La MONUSCO et le BCNUDH appellent à renforcer les efforts pour faire cesser les violences en Ituri

La MONUSCO et le Bureau conjoint des Nations unies aux droits de l’homme (BCNUDH) appellent à renforcer les efforts pour faire cesser les violences dans les territoires de Djugu, Irumu et Mahagi dans la province de l’Ituri, indique un communiqué de presse publié ce vendredi 15 janvier.

Selon le document, des combattants de divers groupes armés, dont ceux réunis au sein de la Coopérative de développement économique du Congo (CODECO), les Forces patriotiques intégrationnistes du Congo (FPIC) et le Front populaire d’autodéfense en Ituri (FPAC)/Zaïre, ont intensifié leurs attaques contre des civils dans la province de l’Ituri depuis le mois de mai.

Ces attaques ont fait au moins 647 morts, dont 120 femmes et 115 enfants, entre mai et décembre 2020, selon une mise à jour publiée par le Bureau conjoint des Nations Unies aux droits de l’homme (BCNUDH).

 

Les violences se sont étendues des territoires de Djugu et Mahagi au territoire d'Irumu et se sont intensifiées avec deux nouveaux groupes armés, les FPIC proches de la communauté Bira, et les FPAC/Zaïre proches de la communauté Hema. Le groupe armé CODECO s’est davantage fragmenté en raison des opérations militaires et des conflits de leadership, et a continué de s’attaquer, souvent en coalition avec les combattants des FPIC, aux populations Hema et aux membres d’autres communautés, y compris de la communauté Lendu.

1,6 millions de déplacés

Les forces de sécurité et de défense de la République démocratique du Congo déployées pour combattre les groupes armés ont également commis des violations des droits de l’homme. Cette situation a aggravé la crise humanitaire dans la zone, avec plus de 1,6 millions de déplacés enregistrés à la fin novembre 2020.

Avec l’appui de la MONUSCO, le gouvernement a continué à fournir des efforts pour sécuriser les populations, mettre fin aux conflits intercommunautaires et garantir la stabilité de la région. Ces efforts n’ont pas encore réussi à infléchir les violences de manière significative.

La Représentante spéciale du Secrétaire général des Nations Unies et Cheffe de la MONUSCO, madame Leila Zerrougui, a souligné l'importance de poursuivre ces efforts dans le strict respect des droits de l’homme et du droit international humanitaire.
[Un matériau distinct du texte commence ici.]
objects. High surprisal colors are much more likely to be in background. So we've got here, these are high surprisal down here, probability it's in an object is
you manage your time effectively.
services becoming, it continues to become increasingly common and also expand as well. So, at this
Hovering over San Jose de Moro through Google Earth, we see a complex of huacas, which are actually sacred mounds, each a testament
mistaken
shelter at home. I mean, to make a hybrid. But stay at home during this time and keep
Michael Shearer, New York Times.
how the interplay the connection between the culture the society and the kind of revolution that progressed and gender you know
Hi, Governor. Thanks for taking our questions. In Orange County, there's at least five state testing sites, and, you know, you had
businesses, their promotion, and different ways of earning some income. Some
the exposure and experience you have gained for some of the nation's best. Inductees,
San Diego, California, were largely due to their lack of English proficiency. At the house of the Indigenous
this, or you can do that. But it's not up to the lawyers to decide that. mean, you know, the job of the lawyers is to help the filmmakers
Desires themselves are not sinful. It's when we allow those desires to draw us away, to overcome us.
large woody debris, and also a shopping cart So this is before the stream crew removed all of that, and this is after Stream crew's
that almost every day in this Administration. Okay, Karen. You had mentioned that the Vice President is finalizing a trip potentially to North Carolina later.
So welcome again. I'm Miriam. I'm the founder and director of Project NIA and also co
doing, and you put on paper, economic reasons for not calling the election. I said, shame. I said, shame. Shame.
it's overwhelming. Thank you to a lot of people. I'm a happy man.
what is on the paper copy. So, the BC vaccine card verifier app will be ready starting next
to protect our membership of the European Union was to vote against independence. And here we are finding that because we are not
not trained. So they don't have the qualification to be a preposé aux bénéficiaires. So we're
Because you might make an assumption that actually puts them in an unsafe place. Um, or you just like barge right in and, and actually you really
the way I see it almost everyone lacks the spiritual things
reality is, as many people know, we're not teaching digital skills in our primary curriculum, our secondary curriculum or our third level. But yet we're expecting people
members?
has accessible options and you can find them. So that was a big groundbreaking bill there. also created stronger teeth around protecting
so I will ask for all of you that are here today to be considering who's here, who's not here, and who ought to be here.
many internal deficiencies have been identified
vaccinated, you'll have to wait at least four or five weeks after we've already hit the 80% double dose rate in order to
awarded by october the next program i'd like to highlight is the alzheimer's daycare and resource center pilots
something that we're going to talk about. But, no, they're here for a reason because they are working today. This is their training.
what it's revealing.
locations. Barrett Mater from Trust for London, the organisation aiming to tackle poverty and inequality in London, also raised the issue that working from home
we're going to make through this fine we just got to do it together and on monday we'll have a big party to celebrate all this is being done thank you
« En plus de la lutte contre l’impunité qui doit s’intensifier, la mise en place d’un programme crédible de démobilisation, désarmement, réintégration communautaire et stabilité, ainsi que l’adoption de politiques socio-économiques pour un développement durable, sont essentielles pour que la province de l’Ituri puisse sortir de ce cycle de violences », a-t-elle souligné.

Lutter contre l’impunité

La mise à jour formule des recommandations aux parties prenantes pour une solution durable du conflit, notamment en ce qui concerne les causes profondes du conflit, la restauration de l’autorité de l’Etat, la protection des civils, la justice transitionnelle et la lutte contre l’impunité.

En particulier, la note appelle à poursuivre les enquêtes judiciaires, arrêter et traduire devant les juridictions compétentes les auteurs des violations et atteintes aux droits de l’homme les plus graves et des violations du droit international humanitaire, harmoniser les mécanismes de résolution pacifique du conflit, et poursuivre les efforts de réconciliation entre les communautés, conclut le communiqué.